Campus leaders at UW-Madison voiced their opposition to the potential legislation in mid-December.

“Campuses have so many unique safety challenges,” said Chancellor Rebecca Blank in a prepared statement. “Adding concealed weapons to the many challenges our police department has to deal with would put everyone at risk.”

Kremer said he believes the potential change would make classrooms safer by allowing law-abiding gun owners to have their weapons with them.

“You’re disarming these adults who are responsible concealed carry members who are not able to protect themselves, and at the same time you’re letting the criminal element know around these campuses, hey, there’s no one that’s armed,” he said.

Kremer dismissed the UW-Madison protests as “a small group of students and a couple professors” who are “quite honestly, scared of guns just because it is a gun.”

Kremer said he has been contacted by professors and students who support the legislation.

“There are people out there who are very concerned about this and think we’re treating them like second-class citizens,” he said.

Kerwin pushes back on accusations that carrying sex toys to protest legislation is immature or inappropriate.

“I would say that it’s inappropriate for students to act as vigilantes and think that they are above the police,” she said.
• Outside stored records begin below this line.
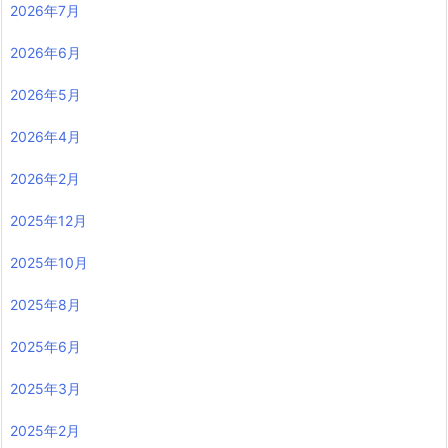
2026年7月
2026年6月
2026年5月
2026年4月
2026年2月
2025年12月
2025年10月
2025年8月
2025年6月
2025年3月
2025年2月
Kerwin said the protest is modeled after similar actions taken by students at the University of Texas in August.

“It was a method of fighting absurdity with absurdity,” she said.

Kremer said the draft of the bill is not complete, and he has no plans for when he might introduce it. The legislative session begins in January.

A formal date for the protest was not set as of Dec. 23, but plans are for it to occur during the spring semester.